Sentient Jet is perfect for those interested in high-end jet memberships such that they can charter best-in-class jets for business and pleasure. SJ25+ is their elite private jet card, which offers access to their most desirable vehicles with 10 hours notice. The SJ25+ membership starts at nearly $200,000.
Flight stats: private jets by the numbers
- 3: Percentage of private jets that currently fly with pets on board
- 13: The percentage that private jet prices declined from 2014 to 2016
- 18: Average number of minutes from check-in to airbourne when flying private
- 5,000: U.S. airports accessible by private aircraft, compared with only 500 by commercial airlines. In Europe, that’s 3,000 and 300, respectively.
- 5.32 Million: Number of passengers who chartered planes in the U.S. in 2016
- $500 Million: Reported price of one of the most expensive private jets in the world, an Airbus A380 customized by Prince Alwaleed bin Talal bin Abdulaziz Al Saud of Saudi Arabia. Some of the jet’s rumored features include a boardroom, a Turkish bath, and a prayer room with mats that rotate to face Mecca.
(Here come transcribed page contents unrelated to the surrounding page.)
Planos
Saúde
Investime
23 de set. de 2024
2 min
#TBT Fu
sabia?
Popular private aviation terminals for the private jet setter
While the U.S. is the leader in private aviation traffic, connecting hubs in Europe and the Middle East are seeing increased charter activity. Business travel to Europe is ever increasing, and the airports are expanding to accommodate the business aviation spike.
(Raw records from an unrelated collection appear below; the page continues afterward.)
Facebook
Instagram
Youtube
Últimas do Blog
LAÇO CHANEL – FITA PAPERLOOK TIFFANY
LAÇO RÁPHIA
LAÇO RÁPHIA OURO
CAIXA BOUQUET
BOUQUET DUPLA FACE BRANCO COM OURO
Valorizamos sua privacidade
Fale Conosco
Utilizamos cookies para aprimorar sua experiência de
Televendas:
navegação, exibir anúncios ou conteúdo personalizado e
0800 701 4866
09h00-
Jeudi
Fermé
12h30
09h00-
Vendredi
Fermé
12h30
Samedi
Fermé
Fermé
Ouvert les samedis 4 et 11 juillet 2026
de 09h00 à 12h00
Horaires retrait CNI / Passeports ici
London Luton Airport, United Kingdom
Luton, just an hour from central London, and is the UK’s business aviation hub. They are currently working on an expansion plan that would create a new terminal and allow for 32 million passengers per year, nearly double their current capacity.
Van Nuys Airport, Los Angeles
This private-aviation airport in the San Fernando Valley is one of two SoCal jet hubs—the other being John Wayne Airport in Orange County.
Westchester County Airport, New York
The Westchester airport, about 30 miles from Manhattan, has come up as a leader in U.S. private aviation. A more intimate airport, landing here tends to be less hassle but still provides easy access to NYC.
Las Vegas McCarren Airport, Nevada
McCarren has a dedicated private jet terminal, making it an appealing airport for both business and leisure travelers. It’s just five miles from the Vegas strip—which you’ll catch an impressive view of upon your descent into Nevada.
Al Maktoum International Airport, Dubai, United Arab Emirates
The airport, located 31 miles from Dubai’s center, has the world’s largest VIP terminal at 60,278 square feet.
Paris-Le Bourget, France
Four miles northeast of Paris (closer than Charles de Gaulle), Le Bourget is the “leading business airport in Europe.” It has seven private terminals and three runways.